Pylons, pipelines and contamination: Challenges, but no reason to discount a site

    With land values increasing in the Thames Valley region and ‘clean’ sites at a premium, now is the time for developers to reconsider their view of more difficult sites. Law-led professional services group Gateley has two businesses; property consultancy Gateley Hamer and leading fiscal incentives consultancy Gateley Capitus. Gateley Hamer’s head of utilities and compensation Ed Jones and Gateley Capitus director Kevin Meyer, explain how Gateley’s Real Estate Advisory Services (REAS), a joined-up approach between Gateley plc, Gateley Capitus and Gateley Hamer, is providing solutions to overcome the challenges.

    Land at a premium 

    The Thames Valley is perhaps the hottest spot for commercial development in the whole of the UK right now. With Crossrail set to have the effect of bringing Reading much closer to London, Heathrow’s third runway proposals finally looking likely to happen and the Western Rail Access to Heathrow scheme also coming forward, the race for the best commercial development sites is intense.

    In reality the majority of clean sites in the region are already developed or due to come forward shortly, which is why developers are focusing more closely on constrained and contaminated sites, and how to make them viable.

    Addressing the challenges:

    How does remediation relief work?

    Meyer explained: “In many cases developers look at contaminated brownfield sites and whilst they see the obvious challenges they rarely take account of land remediation relief in their development appraisals. In some cases that can make a big difference to viability. It’s similar to how the effective recovery of capital allowances following the fit out or refurbishment of commercial property can make a major difference to the profitability of investments.”

    Land Remediation Relief attracts 150% tax relief and can be claimed by both developers and investors, regardless of whether the site is held as a fixed asset or as trading stock. If you are a developer 9.5% of the total expenditure can be recovered. For loss-making companies, a tax credit equal to 24% of the total qualifying expenditure is available, which can be a significant cashflow boost particularly early in a development programme.

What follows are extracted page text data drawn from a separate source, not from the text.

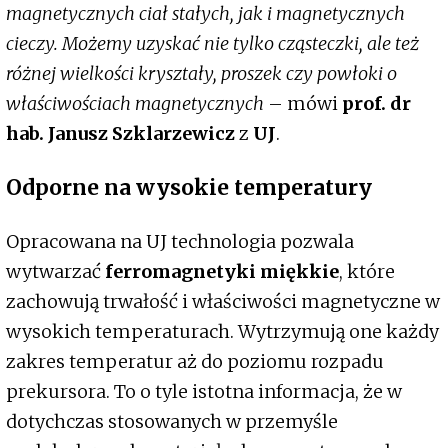
magnetycznych ciał stałych, jak i magnetycznych
cieczy. Możemy uzyskać nie tylko cząsteczki, ale też
różnej wielkości kryształy, proszek czy powłoki o
właściwościach magnetycznych
– mówi
prof. dr
hab. Janusz Szklarzewicz
z
UJ
.
Odporne na wysokie temperatury
Opracowana na UJ technologia pozwala
wytwarzać
ferromagnetyki miękkie
, które
zachowują trwałość i właściwości magnetyczne w
wysokich temperaturach. Wytrzymują one każdy
zakres temperatur aż do poziomu rozpadu
prekursora. To o tyle istotna informacja, że w
dotychczas stosowanych w przemyśle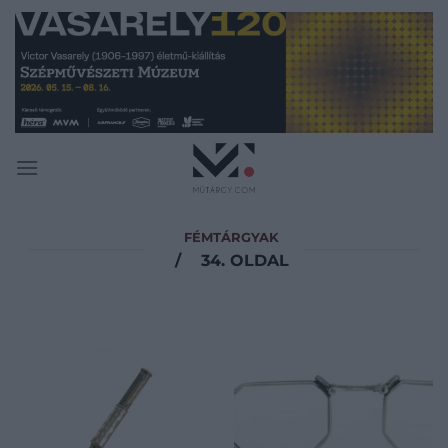
Skip
to
content
FÉMTÁRGYAK
/
34. OLDAL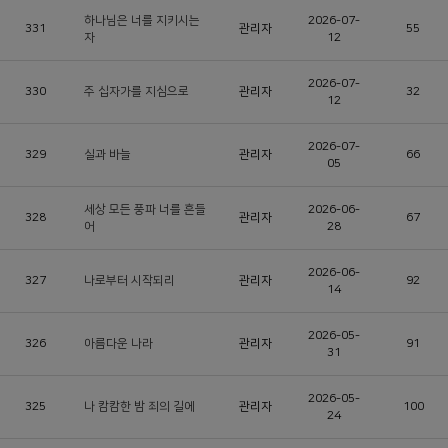
하나님은 너를 지키시는
2026-07-
331
관리자
55
자
12
2026-07-
330
주 십자가를 지심으로
관리자
32
12
2026-07-
329
실과 바늘
관리자
66
05
세상 모든 풍파 너를 흔들
2026-06-
328
관리자
67
어
28
2026-06-
327
나로부터 시작되리
관리자
92
14
2026-05-
326
아름다운 나라
관리자
91
31
2026-05-
325
나 캄캄한 밤 죄의 길에
관리자
100
24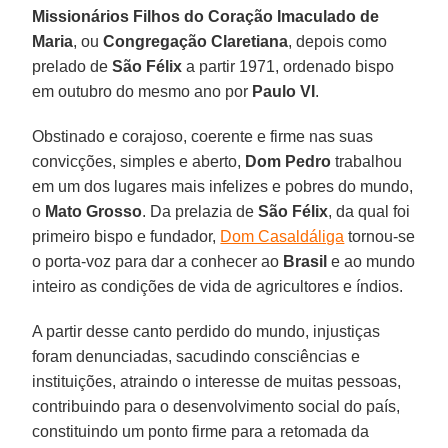
Missionários Filhos do Coração Imaculado de
Maria
, ou
Congregação Claretiana
, depois como
prelado de
São Félix
a partir 1971, ordenado bispo
em outubro do mesmo ano por
Paulo VI
.
Obstinado e corajoso, coerente e firme nas suas
convicções, simples e aberto,
Dom Pedro
trabalhou
em um dos lugares mais infelizes e pobres do mundo,
o
Mato Grosso
. Da prelazia de
São Félix
, da qual foi
primeiro bispo e fundador,
Dom Casaldáliga
tornou-se
o porta-voz para dar a conhecer ao
Brasil
e ao mundo
inteiro as condições de vida de agricultores e índios.
A partir desse canto perdido do mundo, injustiças
foram denunciadas, sacudindo consciências e
instituições, atraindo o interesse de muitas pessoas,
contribuindo para o desenvolvimento social do país,
constituindo um ponto firme para a retomada da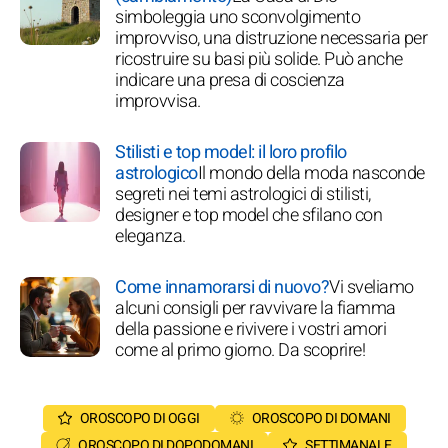
simboleggia uno sconvolgimento
improvviso, una distruzione necessaria per
ricostruire su basi più solide. Può anche
indicare una presa di coscienza
improvvisa.
Stilisti e top model: il loro profilo
astrologico
Il mondo della moda nasconde
segreti nei temi astrologici di stilisti,
designer e top model che sfilano con
eleganza.
Come innamorarsi di nuovo?
Vi sveliamo
alcuni consigli per ravvivare la fiamma
della passione e rivivere i vostri amori
come al primo giorno. Da scoprire!
OROSCOPO DI OGGI
OROSCOPO DI DOMANI
OROSCOPO DI DOPODOMANI
SETTIMANALE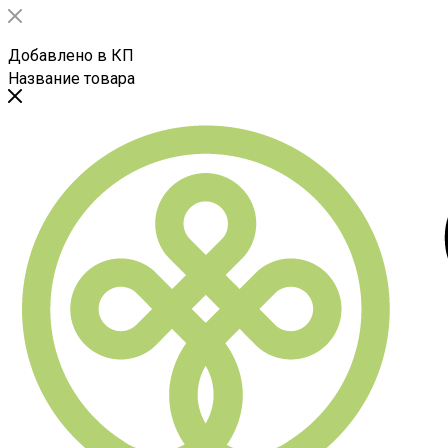
Добавлено в КП
Название товара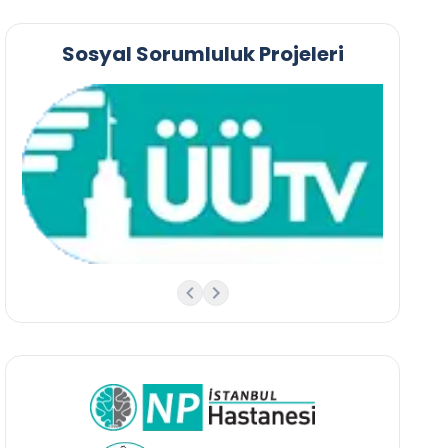
Sosyal Sorumluluk Projeleri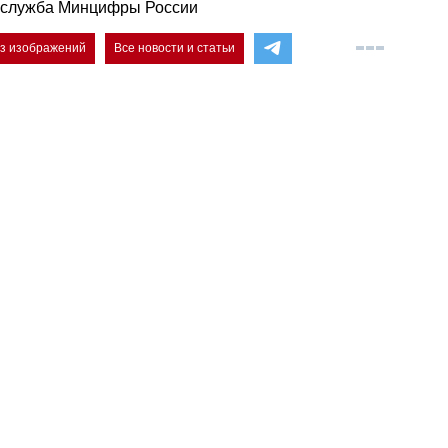
-служба Минцифры России
ез изображений
Все новости и статьи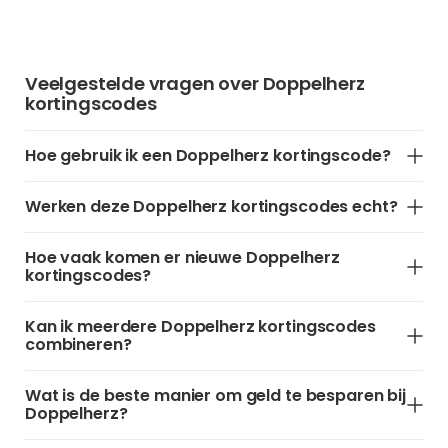
Veelgestelde vragen over Doppelherz
kortingscodes
Hoe gebruik ik een Doppelherz kortingscode?
Werken deze Doppelherz kortingscodes echt?
Hoe vaak komen er nieuwe Doppelherz
kortingscodes?
Kan ik meerdere Doppelherz kortingscodes
combineren?
Wat is de beste manier om geld te besparen bij
Doppelherz?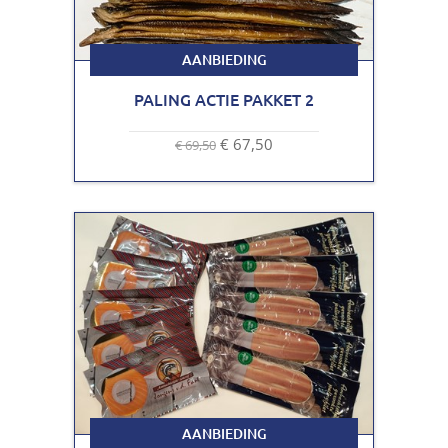
AANBIEDING
PALING ACTIE PAKKET 2
€ 67,50
€ 69,50
AANBIEDING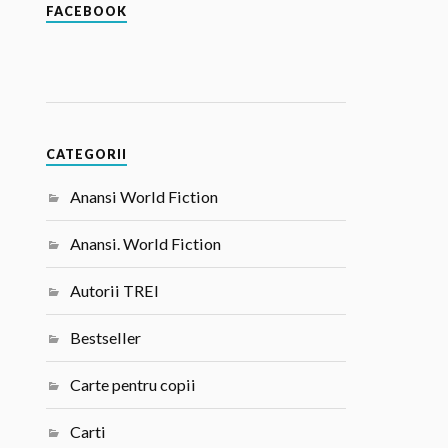
FACEBOOK
CATEGORII
Anansi World Fiction
Anansi. World Fiction
Autorii TREI
Bestseller
Carte pentru copii
Carti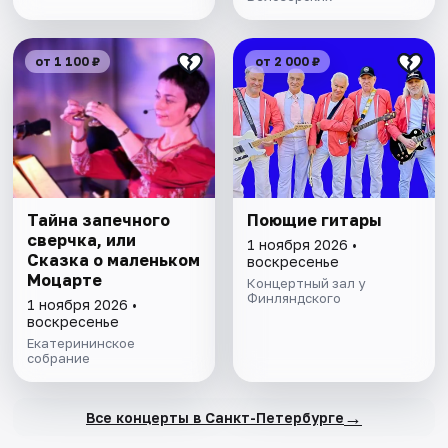
от 1 100 ₽
от 2 000 ₽
Тайна запечного
Поющие гитары
сверчка, или
1 ноября 2026 •
Сказка о маленьком
воскресенье
Моцарте
Концертный зал у
Финляндского
1 ноября 2026 •
воскресенье
Екатерининское
собрание
→
Все концерты в Санкт-Петербурге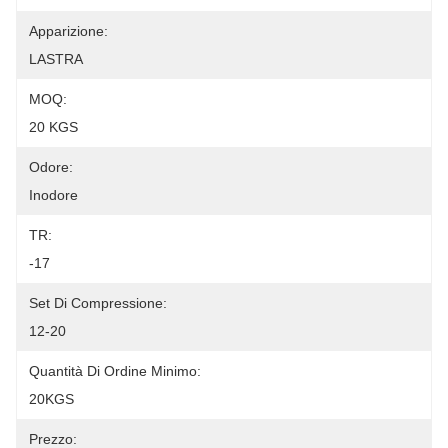
Apparizione:
LASTRA
MOQ:
20 KGS
Odore:
Inodore
TR:
-17
Set Di Compressione:
12-20
Quantità Di Ordine Minimo:
20KGS
Prezzo: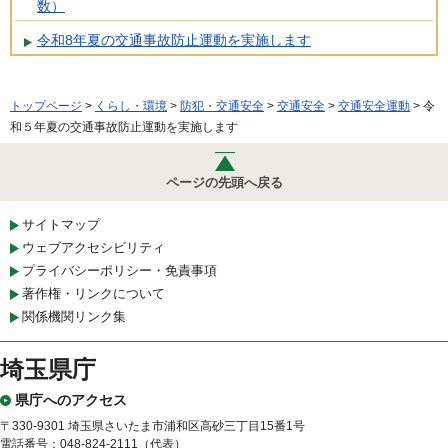
数）
令和8年夏の交通事故防止運動を実施します
トップページ
>
くらし・環境
>
防犯・交通安全
>
交通安全
>
交通安全運動
> 令
和５年夏の交通事故防止運動を実施します
ページの先頭へ戻る
サイトマップ
ウェブアクセシビリティ
プライバシーポリシー・免責事項
著作権・リンクについて
関係機関リンク集
埼玉県庁
県庁へのアクセス
〒330-9301 埼玉県さいたま市浦和区高砂三丁目15番1号
電話番号：048-824-2111（代表）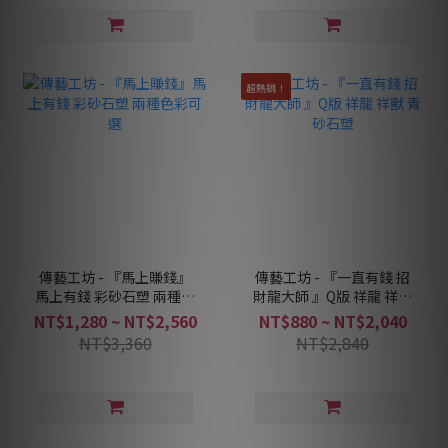
超熱銷！
傳藝工坊 - 『馬上賺錢』
傳藝工坊 - 『一直有錢 招
馬上有錢 彩砂石塑 兩種色
財龍大師 』Q版 祥龍 祥獸
彩可選
青砂石塑
NT$1,280 ~ NT$2,560
NT$880 ~ NT$2,040
NT$3,360
NT$2,840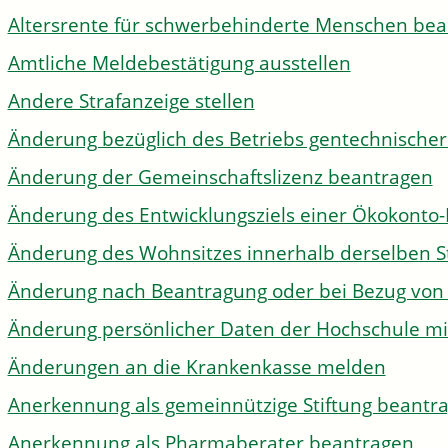
Altersrente für schwerbehinderte Menschen be
Amtliche Meldebestätigung ausstellen
Andere Strafanzeige stellen
Änderung bezüglich des Betriebs gentechnischer
Änderung der Gemeinschaftslizenz beantragen
Änderung des Entwicklungsziels einer Ökokon
Änderung des Wohnsitzes innerhalb derselben 
Änderung nach Beantragung oder bei Bezug von 
Änderung persönlicher Daten der Hochschule mi
Änderungen an die Krankenkasse melden
Anerkennung als gemeinnützige Stiftung beantr
Anerkennung als Pharmaberater beantragen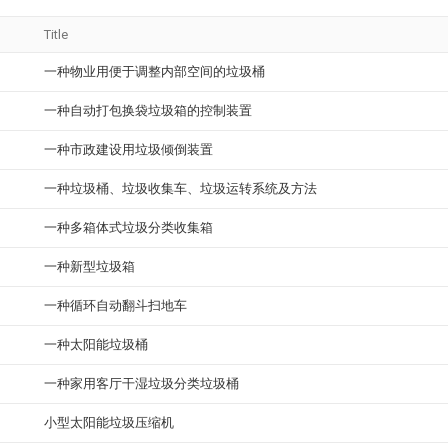
Title
一种物业用便于调整内部空间的垃圾桶
一种自动打包换袋垃圾箱的控制装置
一种市政建设用垃圾倾倒装置
一种垃圾桶、垃圾收集车、垃圾运转系统及方法
一种多箱体式垃圾分类收集箱
一种新型垃圾箱
一种循环自动翻斗扫地车
一种太阳能垃圾桶
一种家用客厅干湿垃圾分类垃圾桶
小型太阳能垃圾压缩机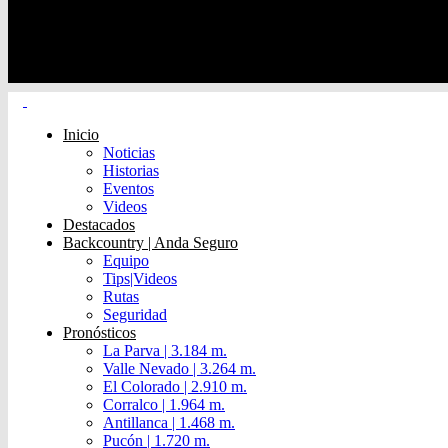
Inicio
Noticias
Historias
Eventos
Videos
Destacados
Backcountry | Anda Seguro
Equipo
Tips|Videos
Rutas
Seguridad
Pronósticos
La Parva | 3.184 m.
Valle Nevado | 3.264 m.
El Colorado | 2.910 m.
Corralco | 1.964 m.
Antillanca | 1.468 m.
Pucón | 1.720 m.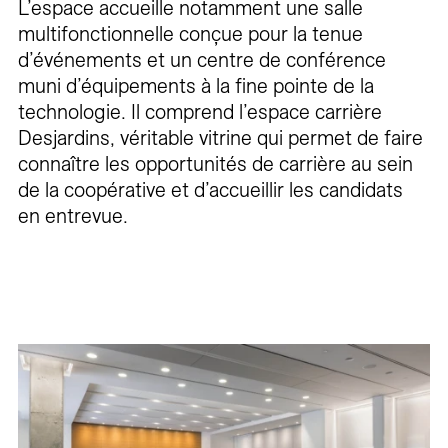
L’espace accueille notamment une salle
multifonctionnelle conçue pour la tenue
d’événements et un centre de conférence
muni d’équipements à la fine pointe de la
technologie. Il comprend l’espace carrière
Desjardins, véritable vitrine qui permet de faire
connaître les opportunités de carrière au sein
de la coopérative et d’accueillir les candidats
en entrevue.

    Meyer added: “As part of a land purchase, one of the first elements of an appraisal is to understand the potential costs associated with the removal of natural and man-made contamination or below ground services. The implications of identifying these types of issues could have a bearing on the purchase price and even at the Heads of Terms stage, it is advantageous to assess the scope of qualifying remediation works. The potential cashflow benefit can have a considerable impact on a site appraisal and without specialist involvement, it is difficult to assess the true extent of Land Remediation Relief.

    “Our ability to interpret site investigation, environmental and remediation reports to identify the costs of qualifying remediation works has become indispensable to our clients”.

    Overcoming utility constraints

    The existence of utilities apparatus such as overhead lines and gas mains on a site will regularly be sufficient reason for a developer to decide against considering it. However, as Jones explained: “In many cases utility apparatus are held on a terminable wayleave (a wayleave is a personal licence between two parties where the grantor provides rights for the grantee to access their land in order to carry out specified activities), that’s certainly the case with around 90% of overhead electricity lines and pylons. In other cases easements (rights to cross or use someone else’s land for a specific purpose) for gas mains will include lift and shift provisions, and it’s not at all uncommon for substations to have originally have been constructed under a lease that has long since expired. 

    “In all of these situations there are means by which our team is able to negotiate for the utility constraint to be removed, often at the utility company’s cost, or for significant compensation to be paid if the apparatus remains in situ and impacts on development value. Many of the settlements we have reached in the Thames Valley region have resulted in developers receiving multi-million-pound compensation payments.”

    The benefits of broader site acquisition reports

    A key benefit that Gateley’s REAS team is able to offer through its broader range of advisory services is a more far reaching and detailed site acquisition report. In addition to including the traditional information that most real estate lawyers might include, such as key title issues and a review of occupational interests, Gateley’s REAS team has developed a report that also:

    • Reviews on-site utility apparatus;;
    • Reviews the legal basis on which utility apparatus exist and a recommended approach to dealing with them to maximise site viability;
    • Identifies third-party land interests and an overview of possible land assembly strategies (including the potential for use of compulsory purchase powers, where appropriate); and
    • Advises on the key risks to be aware of to ensure entitlement to claim land remediation relief is protected.

    Having the benefit of this information at the pre-acquisition stage has already proven valuable to a number of developers in this region, and increasingly they’re realising that sites that might previously have been classified as ‘too difficult’ are not so difficult after all.